BEGIN Data shown

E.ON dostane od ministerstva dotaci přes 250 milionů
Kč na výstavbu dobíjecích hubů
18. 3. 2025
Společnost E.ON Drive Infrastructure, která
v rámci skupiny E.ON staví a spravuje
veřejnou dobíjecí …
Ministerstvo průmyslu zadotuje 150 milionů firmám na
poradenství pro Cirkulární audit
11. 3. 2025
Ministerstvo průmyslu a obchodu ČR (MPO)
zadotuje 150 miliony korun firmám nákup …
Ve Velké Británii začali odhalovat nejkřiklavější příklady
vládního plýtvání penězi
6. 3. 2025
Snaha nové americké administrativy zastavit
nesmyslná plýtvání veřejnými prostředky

END Data shown

* _Task brief_:
Please retype the entries above in full, exactly as they stand.

* _Solution for this exercise_:
E.ON dostane od ministerstva dotaci přes 250 milionů
Kč na výstavbu dobíjecích hubů
18. 3. 2025
Společnost E.ON Drive Infrastructure, která
v rámci skupiny E.ON staví a spravuje
veřejnou dobíjecí …
Ministerstvo průmyslu zadotuje 150 milionů firmám na
poradenství pro Cirkulární audit
11. 3. 2025
Ministerstvo průmyslu a obchodu ČR (MPO)
zadotuje 150 miliony korun firmám nákup …
Ve Velké Británii začali odhalovat nejkřiklavější příklady
vládního plýtvání penězi
6. 3. 2025
Snaha nové americké administrativy zastavit
nesmyslná plýtvání veřejnými prostředky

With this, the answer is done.